Councilman Brown reveal new youth program
In an attempt to improve communication between the Vallejo’s youth and police, the department and Vallejo Councilman Hakeem Brown unveiled a new youth outreach initiative, modeled after the Denver Police Department’s successful youth program.
Also partnering with the Vallejo City Unified School District, police will host forums between officers and youth “to ensure future encounters result in less trauma, less distrust, and less escalation toward violence,” according to a VPD press release.
“This is a program that Richard Fisher and I created modeled on a Denver program to help our youth understand their constitutional rights when they come in contact with our officers, educate our officers on adolescent development, de-escalation techniques, and how police behaviors and actions impact the response of a youth,” Brown wrote on his Facebook page announcing the new program.
Officers will receive training from curriculum obtained from the Connecticut Juvenile Justice Advisory Committee, officials said in the same news release.
“The curriculum focuses on how adolescents think, the lens through which they may see the world, and how that may shape the way they act when approached by the police,” they explained.
Denver police will provide a three-day’ train-the-trainer’ for at least 10 Vallejo police officers,
and members from BART and Oakland police departments, acting Vallejo Police Capt. Jason Potts confirmed in a separate interview with the TimesHerald.
He said 50 youths are expected to participate in the program.
“Our officers are looking forward to engaging with our youth. Those non-enforcement contacts are invaluable to increasing trust and understanding,” Potts added. “We are confident it will be achieved.”
According to Denver’s Office of the Independent Monitor, 631 youth and 38 Denver police officers participated in the program in 2018, which began as a pilot program in 2015.
“This lack of trust means that youth are often scared of and unwilling to cooperate with police, causing many police contacts, however minor, to escalate into confrontations or arrests due to misunderstandings and fear between young people and police officers,” a report from the Denver’s Office of the Independent Monitor reads.
Participants in Vallejo’s program are expected to explore the role of trauma in their lives and “learn tools to more effectively manage that trauma,” the same VPD news release states.
“Facilitators also intend to provide participants with a space to gain empathy and self awareness through the context of youth and officer experiences,” it says. “The goal is to improve outcomes by equipping participants with tools to ensure future encounters result in less trauma, less distrust, and less escalation towards violence.”
Brown said in a statement to the Times-Herald that he will continue to make positive changes in the city of Vallejo.

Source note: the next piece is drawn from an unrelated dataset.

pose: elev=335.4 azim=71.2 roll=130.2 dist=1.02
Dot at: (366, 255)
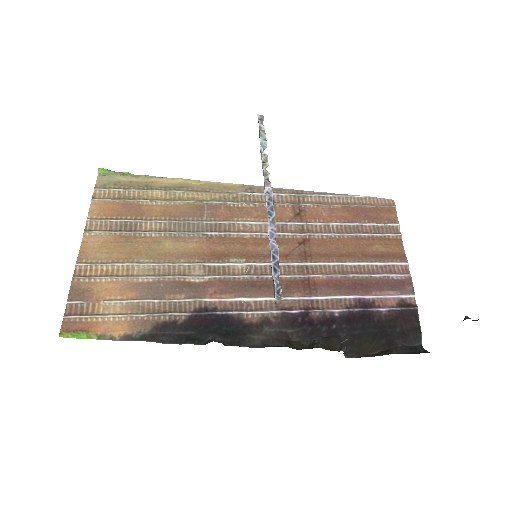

“As a father, nothing is more important to me than keeping our schools and young people safe,” Brown said. “I am encouraged that our new Chief of Police recognizes that gang and drug prevention programs and a more effective, community and constituentbased approach is important to the Vallejo community. I couldn’t be more pleased that my vision for a strong youth and community policing model is being launched.”
A community meeting is scheduled from 5:30 to 7 p.m., March 20, inside the Vallejo Room, located on the 1st Floor of the John F. Kennedy Public Library, 505 Santa Clara St.
All interested community members are encouraged to attend.